Eğer sizler de benim gibi arada bir çamaşır makinesinden çıkmayan çorabınızın tekinin nereye gittiğini merak ediyorsanız, bu kitaptaki “Kayıp Çorap Gezegeni” adlı öyküyü mutlaka okumalısınız. Bir sınıf dolu öğrencinin müşterek muhayyileriyle bir çorabın başına gelenlere dair ne kadar eğlenceli bir hikâye uydurabildiklerine hayran kalacak ve hikâyelerin dünyayı güzelleştirebilecek güçteki sihrine saygı duyacaksınız.
Koray Avcı Çakman’ın ayrıca çok mizahî bir anlatımı var. Anlattığı her şeyi öyle bir dille anlatıyor ki biz bütün okurlar kendi yüzlerimizde oluşan o hınzır tebessümün yazarın yüzünü de kapladığından zerre kuşku duymuyoruz. Meselâ son zamanlarda hep kötü görüntülerle aklımıza kazınan sokak köpeklerinin içler acısı hâllerine daha ilk hikâyede öyle incelikli temas ediyor ki! Haberlerde köpeklerin sürekli havlamasından şikâyet eden Şevki Filanca’ya sinirlenen televizyon karşısındaki anlatıcımız “Köpekler koro olup hep bir ağızdan havlasa, şu Filanca’nın uzun havası bir daha duyulmasa...” dediğinde, beş köpeğiyle yaşayan bendeniz bile gürültülü bir kahkahayı basmış bulundum.
Kitaba ismini veren hikâye ise belki de kitabın en içli ve hüzünlü hikâyesi. Çakman, mizahı ne kadar incelikli icra ediyorsa, duygulara da o kadar zarif dokunuyor. Hiç abartmadan, çok sade bir dokunuşla, ihtiyarladığı için hafıza problemleri yaşamaya başlayan bir dede ile dedesinin kendisine ismine sorduğunda yeni bir oyun icat ettiğini düşünen torununun dokunaklı vedalaşmasını anlatıyor. Belki de Bahaeddin Özkişi’nin “Göç Zamanı” hikâyesinden sonra Türk edebiyatında okuduğum en zarif ve kırık dede-torun hikâyesi Çakman’ın Ay Tavşanı, Dedem ve Ben'idir.

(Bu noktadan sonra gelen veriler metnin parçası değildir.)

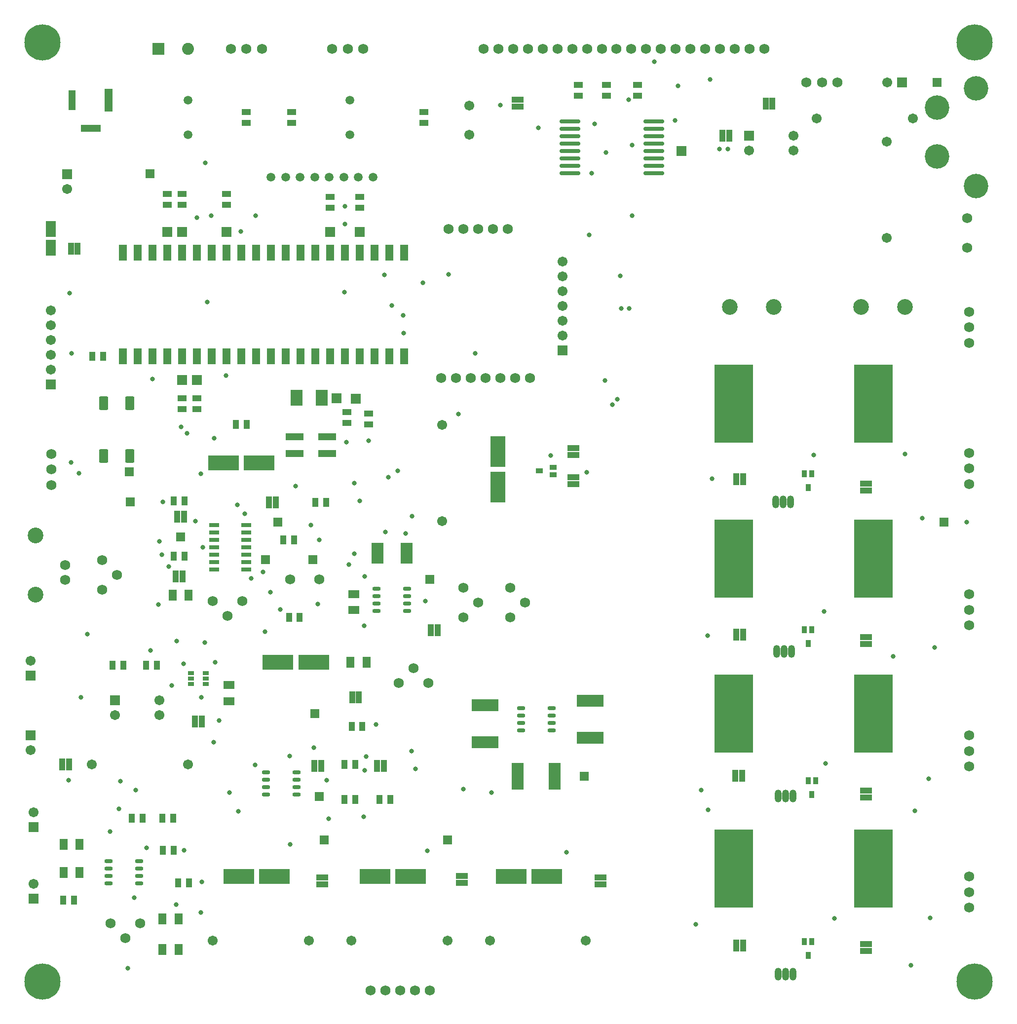
<source format=gts>
G04*
G04 #@! TF.GenerationSoftware,Altium Limited,Altium Designer,21.6.1 (37)*
G04*
G04 Layer_Color=8388736*
%FSLAX25Y25*%
%MOIN*%
G70*
G04*
G04 #@! TF.SameCoordinates,2CCEC8D5-DFE6-49CD-9DF0-9BB73A36F05B*
G04*
G04*
G04 #@! TF.FilePolarity,Negative*
G04*
G01*
G75*
%ADD18R,0.07887X0.18320*%
%ADD19R,0.18320X0.07887*%
%ADD20R,0.07887X0.13989*%
%ADD21O,0.14186X0.02965*%
%ADD22R,0.06509X0.03162*%
%ADD23O,0.05721X0.02965*%
%ADD24R,0.05800X0.10642*%
%ADD25R,0.05800X0.10800*%
%ADD26R,0.03950X0.03162*%
%ADD27R,0.03556X0.04737*%
%ADD28R,0.04737X0.03556*%
%ADD29R,0.26194X0.53162*%
%ADD30R,0.21076X0.10446*%
%ADD31R,0.10446X0.21076*%
%ADD32R,0.07296X0.05524*%
%ADD33R,0.05524X0.07296*%
%ADD34R,0.05918X0.04343*%
%ADD35R,0.04343X0.05918*%
%ADD36R,0.03950X0.08083*%
%ADD37R,0.08083X0.03950*%
%ADD38R,0.12414X0.04737*%
%ADD39R,0.06800X0.06800*%
%ADD40R,0.06800X0.06800*%
%ADD41R,0.07099X0.10642*%
%ADD42R,0.08280X0.11036*%
G04:AMPARAMS|DCode=43|XSize=90.68mil|YSize=62.33mil|CornerRadius=8.07mil|HoleSize=0mil|Usage=FLASHONLY|Rotation=270.000|XOffset=0mil|YOffset=0mil|HoleType=Round|Shape=RoundedRectangle|*
%AMROUNDEDRECTD43*
21,1,0.09068,0.04618,0,0,270.0*
21,1,0.07453,0.06233,0,0,270.0*
1,1,0.01615,-0.02309,-0.03726*
1,1,0.01615,-0.02309,0.03726*
1,1,0.01615,0.02309,0.03726*
1,1,0.01615,0.02309,-0.03726*
%
%ADD43ROUNDEDRECTD43*%
%ADD44C,0.24422*%
%ADD45C,0.16548*%
%ADD46C,0.06800*%
%ADD47C,0.05918*%
%ADD48C,0.10642*%
%ADD49C,0.06706*%
%ADD50R,0.13398X0.04737*%
%ADD51R,0.05524X0.15367*%
%ADD52R,0.04737X0.13398*%
%ADD53R,0.06194X0.06194*%
%ADD54R,0.06706X0.06706*%
%ADD55R,0.06706X0.06706*%
%ADD56O,0.04737X0.08674*%
%ADD57O,0.04737X0.08674*%
%ADD58R,0.08083X0.08083*%
%ADD59C,0.08083*%
%ADD60C,0.03162*%
D18*
X365846Y158465D02*
D03*
X340846D02*
D03*
D19*
X389764Y184350D02*
D03*
Y209350D02*
D03*
X318898Y181398D02*
D03*
Y206398D02*
D03*
D20*
X265846Y309055D02*
D03*
X245965D02*
D03*
D21*
X375984Y600669D02*
D03*
Y595669D02*
D03*
Y590669D02*
D03*
Y585669D02*
D03*
Y580669D02*
D03*
Y575669D02*
D03*
Y570669D02*
D03*
Y565669D02*
D03*
X432677Y600669D02*
D03*
Y595669D02*
D03*
Y590669D02*
D03*
Y585669D02*
D03*
Y580669D02*
D03*
Y575669D02*
D03*
Y570669D02*
D03*
Y565669D02*
D03*
D22*
X157382Y297992D02*
D03*
Y302992D02*
D03*
Y307992D02*
D03*
Y312992D02*
D03*
Y317992D02*
D03*
Y322992D02*
D03*
Y327992D02*
D03*
X135925Y297992D02*
D03*
Y302992D02*
D03*
Y307992D02*
D03*
Y312992D02*
D03*
Y317992D02*
D03*
Y322992D02*
D03*
Y327992D02*
D03*
D23*
X85138Y86004D02*
D03*
Y91004D02*
D03*
Y96004D02*
D03*
Y101004D02*
D03*
X64468Y86004D02*
D03*
Y91004D02*
D03*
Y96004D02*
D03*
Y101004D02*
D03*
X191437Y146043D02*
D03*
Y151043D02*
D03*
Y156043D02*
D03*
Y161043D02*
D03*
X170768Y146043D02*
D03*
Y151043D02*
D03*
Y156043D02*
D03*
Y161043D02*
D03*
X363681Y189350D02*
D03*
Y194350D02*
D03*
Y199350D02*
D03*
Y204350D02*
D03*
X343012Y189350D02*
D03*
Y194350D02*
D03*
Y199350D02*
D03*
Y204350D02*
D03*
X266240Y270059D02*
D03*
Y275059D02*
D03*
Y280059D02*
D03*
Y285059D02*
D03*
X245571Y270059D02*
D03*
Y275059D02*
D03*
Y280059D02*
D03*
Y285059D02*
D03*
D24*
X74000Y512000D02*
D03*
D25*
X174000D02*
D03*
X164000D02*
D03*
X154000D02*
D03*
X144000D02*
D03*
X134000D02*
D03*
X264000D02*
D03*
X254000D02*
D03*
X244000D02*
D03*
X234000D02*
D03*
X224000D02*
D03*
X214000D02*
D03*
X204000D02*
D03*
X194000D02*
D03*
X184000D02*
D03*
X104000D02*
D03*
X94000D02*
D03*
X114000D02*
D03*
X84000D02*
D03*
X124000D02*
D03*
X74000Y442000D02*
D03*
X84000D02*
D03*
X94000D02*
D03*
X104000D02*
D03*
X114000D02*
D03*
X124000D02*
D03*
X134000D02*
D03*
X144000D02*
D03*
X154000D02*
D03*
X164000D02*
D03*
X234000D02*
D03*
X204000D02*
D03*
X214000D02*
D03*
X224000D02*
D03*
X244000D02*
D03*
X254000D02*
D03*
X264000D02*
D03*
X194000D02*
D03*
X184000D02*
D03*
X174000D02*
D03*
D26*
X119980Y220669D02*
D03*
Y224410D02*
D03*
Y228150D02*
D03*
X130020D02*
D03*
Y224410D02*
D03*
Y220669D02*
D03*
D27*
X539583Y257371D02*
D03*
X534465D02*
D03*
X537024Y248119D02*
D03*
X542142Y155413D02*
D03*
X537024D02*
D03*
X539583Y146161D02*
D03*
X539583Y362744D02*
D03*
X534465D02*
D03*
X537024Y353492D02*
D03*
X539583Y46626D02*
D03*
X534465D02*
D03*
X537024Y37374D02*
D03*
D28*
X364685Y362047D02*
D03*
Y367165D02*
D03*
X355433Y364606D02*
D03*
D29*
X486854Y305333D02*
D03*
X581146D02*
D03*
X486854Y200667D02*
D03*
X581146D02*
D03*
X486854Y410000D02*
D03*
X581146D02*
D03*
X486854Y96000D02*
D03*
X581146D02*
D03*
D30*
X202953Y235236D02*
D03*
X178937D02*
D03*
X166008Y370000D02*
D03*
X141992D02*
D03*
X268425Y90551D02*
D03*
X244409D02*
D03*
X176378D02*
D03*
X152362D02*
D03*
X360472D02*
D03*
X336457D02*
D03*
D31*
X327284Y353780D02*
D03*
Y377795D02*
D03*
D32*
X145669Y219980D02*
D03*
Y209154D02*
D03*
X229979Y281398D02*
D03*
Y270571D02*
D03*
D33*
X44783Y93504D02*
D03*
X33957D02*
D03*
X107776Y280512D02*
D03*
X118602D02*
D03*
X44783Y112205D02*
D03*
X33957D02*
D03*
X238681Y235236D02*
D03*
X227854D02*
D03*
X111713Y41339D02*
D03*
X100886D02*
D03*
X100886Y62008D02*
D03*
X111713D02*
D03*
D34*
X157480Y599705D02*
D03*
Y606988D02*
D03*
X187992Y599705D02*
D03*
Y606988D02*
D03*
X277480Y599705D02*
D03*
Y606988D02*
D03*
X381890Y625295D02*
D03*
Y618012D02*
D03*
X400787Y625295D02*
D03*
Y618012D02*
D03*
X421654Y625295D02*
D03*
Y618012D02*
D03*
X144000Y551642D02*
D03*
Y544358D02*
D03*
X114000Y551642D02*
D03*
Y544358D02*
D03*
X104000Y551642D02*
D03*
Y544358D02*
D03*
X214000Y549642D02*
D03*
Y542358D02*
D03*
X234000Y549642D02*
D03*
Y542358D02*
D03*
X240158Y395965D02*
D03*
Y403248D02*
D03*
X225394Y396949D02*
D03*
Y404232D02*
D03*
X124000Y406358D02*
D03*
Y413642D02*
D03*
X114000Y406358D02*
D03*
Y413642D02*
D03*
D35*
X118701Y86417D02*
D03*
X111417D02*
D03*
X108563Y344488D02*
D03*
X115847D02*
D03*
X193602Y265748D02*
D03*
X186319D02*
D03*
X108366Y108268D02*
D03*
X101083D02*
D03*
X157642Y396000D02*
D03*
X150358D02*
D03*
X231004Y166339D02*
D03*
X223721D02*
D03*
X211319Y343504D02*
D03*
X204035D02*
D03*
X100689Y129921D02*
D03*
X107972D02*
D03*
X115847Y307087D02*
D03*
X108563D02*
D03*
X33760Y74803D02*
D03*
X41043D02*
D03*
X89862Y233268D02*
D03*
X97146D02*
D03*
X67224D02*
D03*
X74508D02*
D03*
X235925Y191929D02*
D03*
X228642D02*
D03*
X247342Y142717D02*
D03*
X254626D02*
D03*
X53445Y441929D02*
D03*
X60728D02*
D03*
X87303Y129921D02*
D03*
X80020D02*
D03*
X223721Y142717D02*
D03*
X231004D02*
D03*
X189665Y317913D02*
D03*
X182382D02*
D03*
D36*
X109941Y293307D02*
D03*
X114469D02*
D03*
X203445Y165354D02*
D03*
X207972D02*
D03*
X33169Y166339D02*
D03*
X37697D02*
D03*
X127461Y195276D02*
D03*
X122933D02*
D03*
X512894Y612598D02*
D03*
X508366D02*
D03*
X479232Y590945D02*
D03*
X483760D02*
D03*
X229035Y211614D02*
D03*
X233563D02*
D03*
X245768Y165354D02*
D03*
X250295D02*
D03*
X115453Y333661D02*
D03*
X110925D02*
D03*
X488500Y44000D02*
D03*
X493028D02*
D03*
X488500Y254068D02*
D03*
X493028D02*
D03*
X487894Y158661D02*
D03*
X492421D02*
D03*
X488500Y359102D02*
D03*
X493028D02*
D03*
X172933Y343504D02*
D03*
X177461D02*
D03*
X39075Y514764D02*
D03*
X43602D02*
D03*
X282185Y256890D02*
D03*
X286713D02*
D03*
D37*
X340945Y615256D02*
D03*
Y610728D02*
D03*
X576181Y148556D02*
D03*
Y144029D02*
D03*
Y355906D02*
D03*
Y351378D02*
D03*
Y252231D02*
D03*
Y247703D02*
D03*
X303150Y86319D02*
D03*
Y90847D02*
D03*
X208661Y85335D02*
D03*
Y89862D02*
D03*
X396654Y85335D02*
D03*
Y89862D02*
D03*
X378465Y360177D02*
D03*
Y355650D02*
D03*
Y375335D02*
D03*
Y379862D02*
D03*
X576181Y44882D02*
D03*
Y40354D02*
D03*
D38*
X212000Y376390D02*
D03*
Y387610D02*
D03*
X190000Y376390D02*
D03*
Y387610D02*
D03*
D39*
X231299Y413386D02*
D03*
X104000Y526000D02*
D03*
X114000Y426000D02*
D03*
Y526000D02*
D03*
X234000D02*
D03*
X124000Y426000D02*
D03*
X144000Y526000D02*
D03*
X214000D02*
D03*
X451476Y580610D02*
D03*
D40*
X218555Y413634D02*
D03*
D41*
X25297Y515354D02*
D03*
Y527953D02*
D03*
D42*
X208465Y414000D02*
D03*
X191535D02*
D03*
D43*
X61260Y410433D02*
D03*
Y374606D02*
D03*
X78898Y410433D02*
D03*
Y374606D02*
D03*
D44*
X19685Y653937D02*
D03*
Y19685D02*
D03*
X649606D02*
D03*
Y653937D02*
D03*
D45*
X650591Y556973D02*
D03*
Y622905D02*
D03*
X624016Y609842D02*
D03*
Y577165D02*
D03*
D46*
X644291Y535433D02*
D03*
Y515433D02*
D03*
X294000Y528000D02*
D03*
X304000D02*
D03*
X314000D02*
D03*
X324000D02*
D03*
X334000D02*
D03*
X289079Y427400D02*
D03*
X299079Y427402D02*
D03*
X309079D02*
D03*
X319079D02*
D03*
X329079D02*
D03*
X339079D02*
D03*
X349079D02*
D03*
X187008Y291339D02*
D03*
X206693D02*
D03*
X507295Y649586D02*
D03*
X497295D02*
D03*
X487295D02*
D03*
X477295D02*
D03*
X467295D02*
D03*
X457610D02*
D03*
X447610D02*
D03*
X437610D02*
D03*
X427610D02*
D03*
X417610D02*
D03*
X407610D02*
D03*
X397767D02*
D03*
X387925D02*
D03*
X377925D02*
D03*
X367925D02*
D03*
X357925D02*
D03*
X347925D02*
D03*
X337925D02*
D03*
X327925D02*
D03*
X317925D02*
D03*
X35039Y290945D02*
D03*
Y300945D02*
D03*
X75945Y49055D02*
D03*
X85945Y59055D02*
D03*
X65945D02*
D03*
X70039Y294449D02*
D03*
X60039Y304449D02*
D03*
Y284449D02*
D03*
X270512Y231457D02*
D03*
X260512Y221457D02*
D03*
X280512D02*
D03*
X144843Y266575D02*
D03*
X154842Y276575D02*
D03*
X134843D02*
D03*
X314134Y275748D02*
D03*
X304134Y285748D02*
D03*
Y265748D02*
D03*
X345630Y275748D02*
D03*
X335630Y285748D02*
D03*
Y265748D02*
D03*
X281496Y13780D02*
D03*
X271496D02*
D03*
X261496D02*
D03*
X251496D02*
D03*
X241496D02*
D03*
X556772Y627165D02*
D03*
X535827D02*
D03*
X546299D02*
D03*
X645669Y355728D02*
D03*
Y376673D02*
D03*
Y366201D02*
D03*
Y260354D02*
D03*
Y281299D02*
D03*
Y270827D02*
D03*
Y164980D02*
D03*
Y185925D02*
D03*
Y175453D02*
D03*
X167953Y649606D02*
D03*
X147008D02*
D03*
X157480D02*
D03*
X236496D02*
D03*
X215551D02*
D03*
X226024D02*
D03*
X645669Y451102D02*
D03*
Y472047D02*
D03*
Y461575D02*
D03*
X25643Y375984D02*
D03*
Y355039D02*
D03*
Y365512D02*
D03*
X645669Y69606D02*
D03*
Y90551D02*
D03*
Y80079D02*
D03*
D47*
X233268Y562992D02*
D03*
X223425D02*
D03*
X213583D02*
D03*
X203740D02*
D03*
X193898D02*
D03*
X184055D02*
D03*
X174213D02*
D03*
X243110D02*
D03*
X118110Y591535D02*
D03*
Y615158D02*
D03*
X227362Y591535D02*
D03*
Y615158D02*
D03*
D48*
X484252Y475394D02*
D03*
X602362D02*
D03*
X513779D02*
D03*
X572835D02*
D03*
X15039Y280945D02*
D03*
Y320945D02*
D03*
D49*
X118012Y166339D02*
D03*
X53150D02*
D03*
X607776Y602756D02*
D03*
X542913D02*
D03*
X228445Y47244D02*
D03*
X293307D02*
D03*
X134941D02*
D03*
X199803D02*
D03*
X321949D02*
D03*
X386811D02*
D03*
X590158Y586910D02*
D03*
Y522047D02*
D03*
X289882Y330649D02*
D03*
Y395512D02*
D03*
X308268Y611221D02*
D03*
Y591535D02*
D03*
X13780Y85787D02*
D03*
Y134016D02*
D03*
X11811Y236378D02*
D03*
Y176024D02*
D03*
X590551Y627165D02*
D03*
X36417Y555118D02*
D03*
X527000Y591000D02*
D03*
Y581000D02*
D03*
X497000D02*
D03*
X68661Y199724D02*
D03*
X98661D02*
D03*
Y209724D02*
D03*
X371063Y465866D02*
D03*
Y455866D02*
D03*
Y475866D02*
D03*
Y485866D02*
D03*
Y495866D02*
D03*
Y505866D02*
D03*
X25397Y452913D02*
D03*
Y462913D02*
D03*
Y472913D02*
D03*
Y432913D02*
D03*
Y442913D02*
D03*
D50*
X52559Y596063D02*
D03*
D51*
X64370Y614961D02*
D03*
D52*
X39764D02*
D03*
D53*
X624016Y627165D02*
D03*
X203937Y200787D02*
D03*
X79134Y343701D02*
D03*
X628740Y329921D02*
D03*
X293307Y115354D02*
D03*
X78586Y363946D02*
D03*
X202362Y304724D02*
D03*
X92520Y565354D02*
D03*
X178740Y329921D02*
D03*
X210236Y115354D02*
D03*
X170472Y304724D02*
D03*
X281496Y291339D02*
D03*
X113189Y319882D02*
D03*
X206693Y144685D02*
D03*
X385827Y158465D02*
D03*
D54*
X13780Y75787D02*
D03*
Y124016D02*
D03*
X11811Y226378D02*
D03*
Y186024D02*
D03*
X36417Y565118D02*
D03*
X371063Y445866D02*
D03*
X25397Y422913D02*
D03*
D55*
X600551Y627165D02*
D03*
X497000Y591000D02*
D03*
X68661Y209724D02*
D03*
D56*
X515079Y343701D02*
D03*
X525079D02*
D03*
X516653Y144877D02*
D03*
X526653D02*
D03*
X515866Y242520D02*
D03*
X525866D02*
D03*
X516653Y24803D02*
D03*
X526653D02*
D03*
D57*
X520079Y343701D02*
D03*
X521654Y144877D02*
D03*
X520866Y242520D02*
D03*
X521654Y24803D02*
D03*
D58*
X98110Y649606D02*
D03*
D59*
X118110D02*
D03*
D60*
X416142Y474409D02*
D03*
X45866Y211614D02*
D03*
X50000Y254331D02*
D03*
X82874Y149114D02*
D03*
X71358Y136319D02*
D03*
X81693Y76279D02*
D03*
X65551Y120965D02*
D03*
X90158Y109843D02*
D03*
X72441Y155118D02*
D03*
X77362Y28642D02*
D03*
X127953Y312992D02*
D03*
X98819Y316929D02*
D03*
X105020Y299902D02*
D03*
X100394Y308071D02*
D03*
X110039Y71752D02*
D03*
X135531Y181299D02*
D03*
X127559Y87008D02*
D03*
X146161Y147343D02*
D03*
X151969Y134646D02*
D03*
X126673Y66240D02*
D03*
X115354Y108268D02*
D03*
X153937Y526378D02*
D03*
X133760Y536909D02*
D03*
X124016Y535827D02*
D03*
X37402Y155512D02*
D03*
X106988Y219587D02*
D03*
X110433Y249606D02*
D03*
X92618Y243504D02*
D03*
X136319Y235236D02*
D03*
X129528Y248524D02*
D03*
X126969Y211713D02*
D03*
X115157Y234252D02*
D03*
X139189Y196063D02*
D03*
X98047Y274311D02*
D03*
X123031Y330709D02*
D03*
X44488Y362992D02*
D03*
X101208Y343674D02*
D03*
X135827Y386811D02*
D03*
X126772Y362598D02*
D03*
X117323Y390158D02*
D03*
X113386Y394488D02*
D03*
X38976Y370472D02*
D03*
X156496Y335630D02*
D03*
X151575Y341535D02*
D03*
X38189Y484646D02*
D03*
X94095Y426772D02*
D03*
X143701Y429134D02*
D03*
X131102Y478740D02*
D03*
X39370Y444095D02*
D03*
X163386Y166142D02*
D03*
X160630Y292126D02*
D03*
X180315Y270866D02*
D03*
X173622Y282677D02*
D03*
X170276Y255906D02*
D03*
X168898Y296457D02*
D03*
X129921Y572835D02*
D03*
X390945Y565748D02*
D03*
X387438Y363555D02*
D03*
X259842Y364567D02*
D03*
X253543Y360236D02*
D03*
X363189Y375000D02*
D03*
X312008Y443898D02*
D03*
X300787Y403150D02*
D03*
X388976Y524016D02*
D03*
X276772Y491732D02*
D03*
X410630Y474409D02*
D03*
X410236Y496457D02*
D03*
X294094Y497244D02*
D03*
X304251Y149526D02*
D03*
X268996Y175394D02*
D03*
X323228Y147244D02*
D03*
X245276Y193307D02*
D03*
X271654Y163386D02*
D03*
X404724Y409449D02*
D03*
X408268Y412992D02*
D03*
X399787Y425527D02*
D03*
X269291Y333858D02*
D03*
X278543Y276575D02*
D03*
X264961Y322457D02*
D03*
X251575Y323228D02*
D03*
X224016Y543307D02*
D03*
X255906Y476378D02*
D03*
X250787Y496850D02*
D03*
X263386Y469685D02*
D03*
X224016Y531496D02*
D03*
X163779Y537008D02*
D03*
X263779Y457677D02*
D03*
X223622Y485433D02*
D03*
X240158Y385039D02*
D03*
X236614Y131102D02*
D03*
X230315Y308661D02*
D03*
X226772Y301181D02*
D03*
X238583Y171653D02*
D03*
X237402Y162205D02*
D03*
X225197Y383858D02*
D03*
X237402Y293307D02*
D03*
X237008Y259842D02*
D03*
X234252Y344488D02*
D03*
X230315Y356299D02*
D03*
X213189Y129823D02*
D03*
X211811Y155512D02*
D03*
X190945Y354331D02*
D03*
X206693Y317913D02*
D03*
X205906Y274803D02*
D03*
X201181Y327953D02*
D03*
X186614Y172047D02*
D03*
X203150Y177657D02*
D03*
X187008Y112205D02*
D03*
X279921Y107874D02*
D03*
X373622Y107087D02*
D03*
X477165Y581890D02*
D03*
X482677D02*
D03*
X470882Y629134D02*
D03*
X449185Y624830D02*
D03*
X447244Y601181D02*
D03*
X392644Y598943D02*
D03*
X354724Y596457D02*
D03*
X329134Y611811D02*
D03*
X554724Y62205D02*
D03*
X614173Y332677D02*
D03*
X602362Y375984D02*
D03*
X540945Y375197D02*
D03*
X609252Y134843D02*
D03*
X606299Y30512D02*
D03*
X461122Y58366D02*
D03*
X400394Y579528D02*
D03*
X415748Y615354D02*
D03*
X433071Y640945D02*
D03*
X418110Y584646D02*
D03*
Y537008D02*
D03*
X471949Y359350D02*
D03*
X464764Y149114D02*
D03*
X469488Y135827D02*
D03*
X468996Y253445D02*
D03*
X548819Y166929D02*
D03*
X644095Y329921D02*
D03*
X618504Y156693D02*
D03*
X619291Y62598D02*
D03*
X622441Y245276D02*
D03*
X547638Y269685D02*
D03*
X594488Y239173D02*
D03*
M02*

</source>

Oyunun bütün tarafları ve hikâyenin bütün paydaşları olarak bizler de keşke Çakman’ın kahramanları kadar oyunbaz ve istekli, haylaz ve arzulu olabilsek. Belki o vakit her şeyin kıymetini daha çok bilir ve tadını da daha fazla çıkarabilirdik.